(Joint position lists)
..........
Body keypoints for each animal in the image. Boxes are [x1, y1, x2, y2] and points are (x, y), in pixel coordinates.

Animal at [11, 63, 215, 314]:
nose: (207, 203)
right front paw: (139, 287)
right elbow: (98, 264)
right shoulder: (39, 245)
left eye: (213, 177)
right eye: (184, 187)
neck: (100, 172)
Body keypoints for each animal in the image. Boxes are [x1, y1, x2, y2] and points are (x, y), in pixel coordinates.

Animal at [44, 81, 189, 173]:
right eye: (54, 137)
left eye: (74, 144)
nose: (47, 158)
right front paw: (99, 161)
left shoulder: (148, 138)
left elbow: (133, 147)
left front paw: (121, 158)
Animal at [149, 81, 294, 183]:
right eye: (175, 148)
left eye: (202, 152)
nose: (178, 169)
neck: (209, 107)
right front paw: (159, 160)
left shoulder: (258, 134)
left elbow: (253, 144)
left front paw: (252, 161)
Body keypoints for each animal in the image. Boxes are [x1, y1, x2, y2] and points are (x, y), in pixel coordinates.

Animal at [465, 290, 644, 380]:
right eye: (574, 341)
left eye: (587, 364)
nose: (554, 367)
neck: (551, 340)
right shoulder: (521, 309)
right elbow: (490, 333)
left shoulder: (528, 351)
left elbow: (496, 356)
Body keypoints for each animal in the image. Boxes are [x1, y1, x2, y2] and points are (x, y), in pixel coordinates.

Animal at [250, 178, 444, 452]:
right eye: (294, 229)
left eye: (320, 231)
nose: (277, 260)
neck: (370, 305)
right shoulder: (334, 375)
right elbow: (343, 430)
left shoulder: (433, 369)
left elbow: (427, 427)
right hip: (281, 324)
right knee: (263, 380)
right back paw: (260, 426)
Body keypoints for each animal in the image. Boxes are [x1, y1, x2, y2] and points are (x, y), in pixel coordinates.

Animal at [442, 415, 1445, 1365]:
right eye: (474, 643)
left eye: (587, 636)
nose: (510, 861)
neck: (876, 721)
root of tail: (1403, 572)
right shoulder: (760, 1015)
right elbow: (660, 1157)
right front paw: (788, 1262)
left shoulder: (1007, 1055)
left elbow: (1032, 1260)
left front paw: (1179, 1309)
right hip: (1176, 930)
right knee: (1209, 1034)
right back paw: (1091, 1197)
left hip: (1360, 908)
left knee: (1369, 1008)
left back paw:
..........
--- ASSIGNMENT ---
Every record, word for word, must be returned.

--- WRITTEN REPLY ---
Body keypoints for each animal in the image. Boxes are [x1, y1, x2, y2] and points are (x, y), in pixel coordinates.

Animal at [11, 63, 215, 314]:
nose: (207, 203)
right front paw: (139, 287)
right elbow: (98, 264)
right shoulder: (39, 245)
left eye: (213, 177)
right eye: (184, 187)
neck: (100, 172)
Body keypoints for each animal in the image. Boxes are [x1, y1, x2, y2] and points are (x, y), in pixel coordinates.

Animal at [44, 81, 189, 173]:
right eye: (54, 137)
left eye: (74, 144)
nose: (47, 158)
right front paw: (99, 161)
left shoulder: (148, 138)
left elbow: (133, 147)
left front paw: (121, 158)
Animal at [149, 81, 294, 183]:
right eye: (175, 148)
left eye: (202, 152)
nose: (178, 169)
neck: (209, 107)
right front paw: (159, 160)
left shoulder: (258, 134)
left elbow: (253, 144)
left front paw: (252, 161)
Body keypoints for each animal in the image. Boxes are [x1, y1, x2, y2] and points are (x, y), in pixel coordinates.

Animal at [465, 290, 644, 380]:
right eye: (574, 341)
left eye: (587, 364)
nose: (554, 367)
neck: (551, 340)
right shoulder: (521, 309)
right elbow: (490, 333)
left shoulder: (528, 351)
left elbow: (496, 356)
Body keypoints for each animal in the image. Boxes are [x1, y1, x2, y2] and points are (x, y), in pixel coordinates.

Animal at [250, 178, 444, 452]:
right eye: (294, 229)
left eye: (320, 231)
nose: (277, 260)
neck: (370, 305)
right shoulder: (334, 375)
right elbow: (343, 430)
left shoulder: (433, 369)
left elbow: (427, 427)
right hip: (281, 324)
right knee: (263, 380)
right back paw: (260, 426)
Body keypoints for each animal in the image. Boxes are [x1, y1, x2, y2] and points are (x, y), in pixel coordinates.

Animal at [442, 415, 1445, 1365]:
right eye: (474, 643)
left eye: (587, 636)
nose: (510, 861)
neck: (876, 721)
root of tail: (1403, 572)
right shoulder: (760, 1015)
right elbow: (660, 1157)
right front paw: (788, 1262)
left shoulder: (1007, 1055)
left elbow: (1032, 1260)
left front paw: (1179, 1309)
right hip: (1176, 930)
right knee: (1209, 1034)
right back paw: (1091, 1197)
left hip: (1360, 908)
left knee: (1369, 1008)
left back paw:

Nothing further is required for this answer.